Unlike the US, China doesn't require members of its legislature or government officials to make public disclosures of their assets. A rule to have government officials and Communist Party members reveal their wealth is still being debated in the Congress.
Financial disclosure
Zhao Qizheng, who heads the foreign affairs office of the Chinese People's Political Consultative Conference, an advisory group to the NPC, which convened yesterday in Beijing and also includes many of China's richest people, told reporters March 2 that implementing a rule on asset disclosure is complicated.
"We must do this thing step by step," Zhao said in Beijing. "There are close to 10 million public servants in China."

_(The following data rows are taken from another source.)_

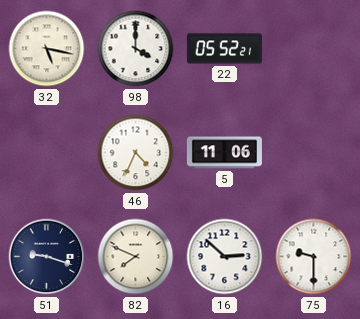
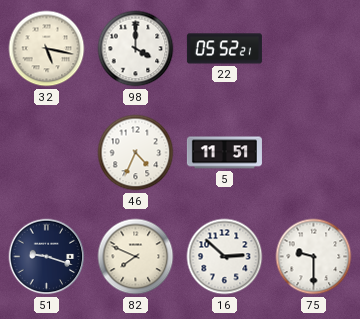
5: 11:06 -> 11:51
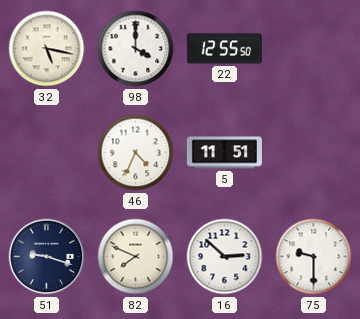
22: 05:52 -> 12:55
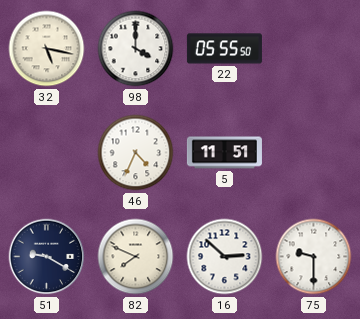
22: 12:55 -> 05:55
51: 9:18 -> 9:20
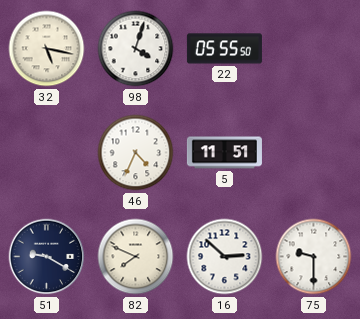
98: 4:00 -> 4:03
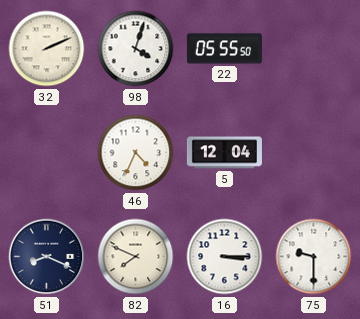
32: 5:17 -> 2:11
5: 11:51 -> 12:04
51: 9:20 -> 8:19
16: 2:52 -> 3:15
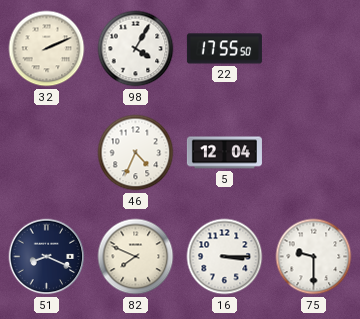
98: 4:03 -> 4:05
22: 05:55 -> 17:55
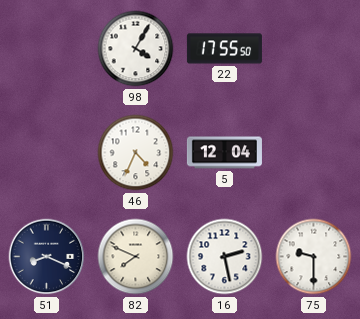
32: 2:11 -> none
16: 3:15 -> 2:28
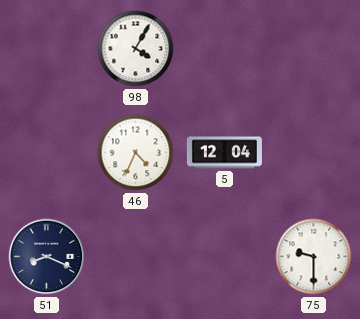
22: 17:55 -> none
82: 7:49 -> none
16: 2:28 -> none
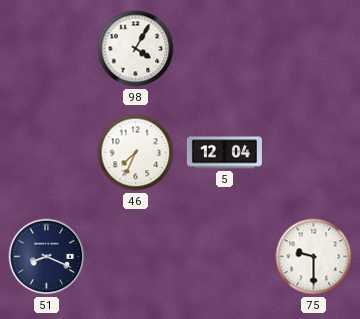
46: 4:34 -> 7:34
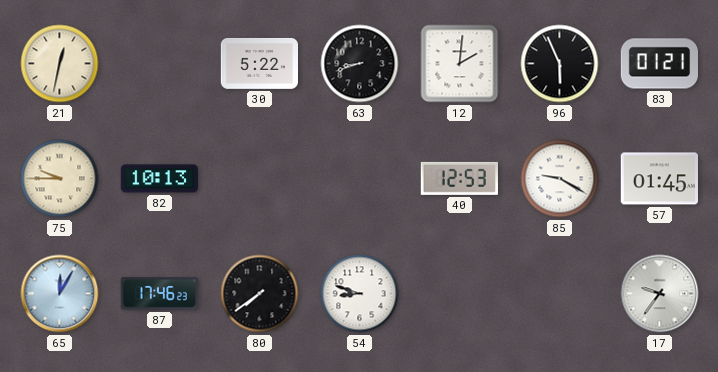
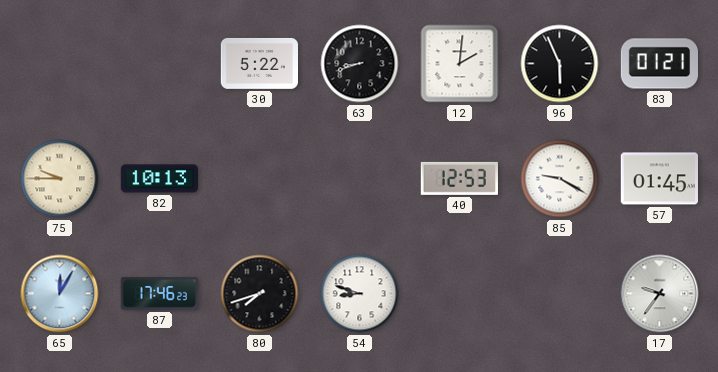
21: 12:32 -> none
80: 7:39 -> 7:42
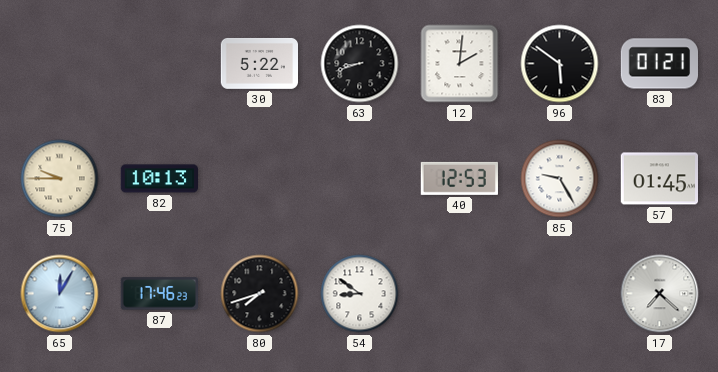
96: 5:56 -> 5:51
85: 9:20 -> 9:25
54: 8:48 -> 8:51
17: 9:36 -> 7:22
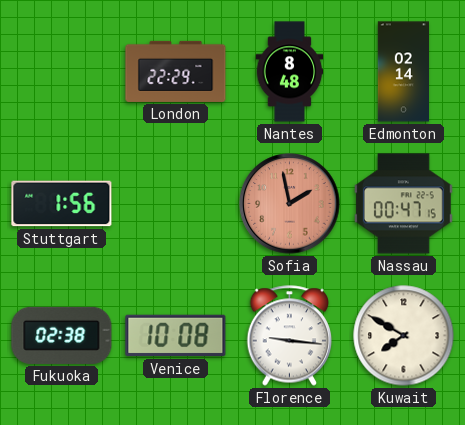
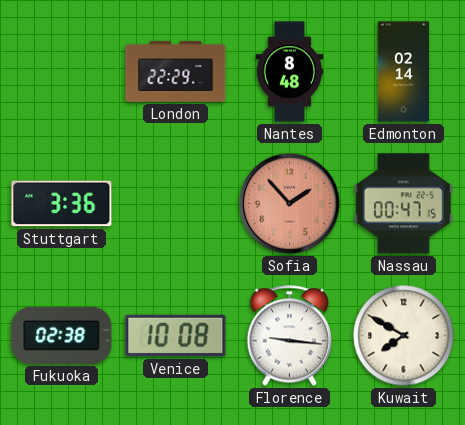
Stuttgart: 1:56 -> 3:36
Sofia: 1:58 -> 1:53
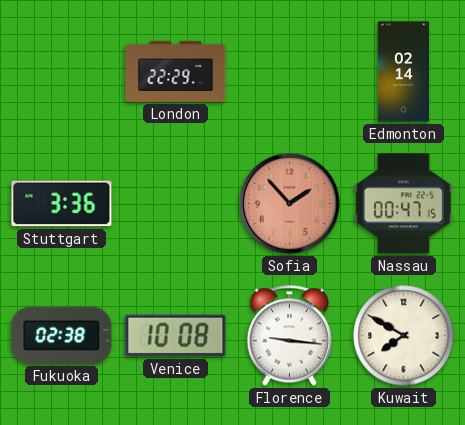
Nantes: 8:48 -> none
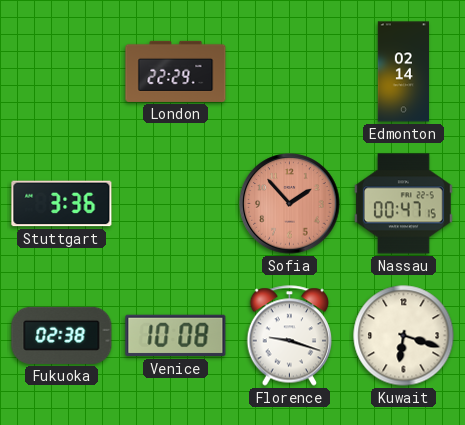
Florence: 9:16 -> 9:18
Kuwait: 7:50 -> 6:18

Rupert Hoogewerf, the director of research for the Hurun Report, said there are likely more dollar-billionaires in the NPC that his staff missed. For every one among the 189 the company identified in all of China, mainly through company filings, he estimates there's another whose wealth remains hidden from the public. For every yuan billionaire, he estimates they've missed two.
"There will be individuals on the NPC that just haven't come to the surface," Hoogewerf said. "There's a lot of hidden wealth in China."
Li Zhaoxing, a former foreign minister who is now the NPC's spokesman, said he had no idea that so many delegates were richer than the wealthiest US lawmaker.
"We hope that there will be more rich people in China, but these people must get rich by legal means," Li, 70, told reporters today in Beijing's Great Hall of the People. "I have found around me many good citizens who have gotten rich through their own hard labor and intelligence."